Türkçe problemli bir dil. Göktürkler dönemindeki Orhun Kitâbeleri’nde, Karahanlılar dönemindeki Dîvânu Lugati’t-Türk’de, Kutadgu Bilig’de, Atebetü’l-Hakayık’ta hiçbir problem yoktu.
Selçuklular (1040-1308) dönemindeki yaşanan Türkçe üzerinde Farsçanın ağır baskısını Ali Şîr Nevâî (1441-1501) ‘Muhakemet’ül-Lugateyn’ isimli eseriyle bertaraf etmeye çalıştı ise de Osmanlı döneminde; edebiyatta Farsçaya İslâmî ilimlerde Arapçaya îtibar edilmesi, Türkçeyi ikinci plana düşürdü. Sâdece konuşma dili olarak kalmaya mahkûm edildi.

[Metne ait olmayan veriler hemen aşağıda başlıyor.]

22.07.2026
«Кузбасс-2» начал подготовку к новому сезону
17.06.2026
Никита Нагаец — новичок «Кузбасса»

Farsça, Arapça ve Türkçenin karışımı, melez bir dil olan Osmanlıcanın imlâsı, değişmeyen kaideleri yoktu. Esreleri ve ötreleri kullanan da vardı, kullanmayan da… Bu sebeple özel isimler bile farklı okunuyordu.

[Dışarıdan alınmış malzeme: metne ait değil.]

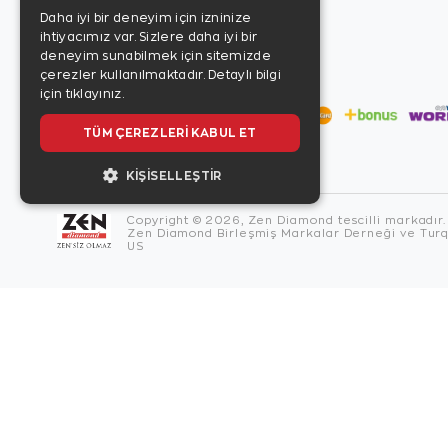
Daha iyi bir deneyim için izninize
ihtiyacımız var. Sizlere daha iyi bir
deneyim sunabilmek için sitemizde
çerezler kullanılmaktadır.
Detaylı bilgi
için tıklayınız.
TÜM ÇEREZLERI KABUL ET
KIŞISELLEŞTIR
Copyright © 2026, Zen Diamond tescilli markadır.
Zen Diamond Birleşmiş Markalar Derneği ve Turqu
US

Cumhuriyetle birlikte Türkçe ön plana çıktı. Fakat Osmanlıcadaki kaidesizlik Türkçeye yansıdı. Dil uzmanı olmayan, dilci geçinen bir kısım insanlar, Atatürk’ü yanılttılar. Avusturya’dan gelen Kivergiç isimli bir adamı baş tâcı ettiler. Atatürk durumu anlayınca iş işten geçmişti. Şimdi bizler, Osmanlıcadan yansıyanların, dilci geçinenlerin yaptığı yanlışların ve yanılmaların çilesini çekiyoruz. Kimileri beğendiği yazarın / yazarların tercih ettiği kaideleri benimsiyor, kimileri de kendilerine göre kelime ve kaide uyduruyor. Batıcılar, bağımlısı oldukları batıdan kelime alıp dilimize yerleştiriyorlar, câhil özentisi ile bu kelimeler kullanıma, dolaşıma giriyor.
Türk Dil Kurumu (TDK) tahribatı önlemekte yetersiz kalıyor.
TDK’nun kuruluş kanununda belirlenen vazifesi: Türkçeyi yabancı kelimelerin istilâsından korumak, Türkçeyi, Türk dil bilgisi kaidelerine aykırı olarak türetilen kelimelerden arındırmak… gibi hususlardır. Türkçenin bu problemlerine çözüm bulunamadı, bulunamaz da. Niçin sorusunun cevabı için kitap hacminde yazı yazmak gerekir.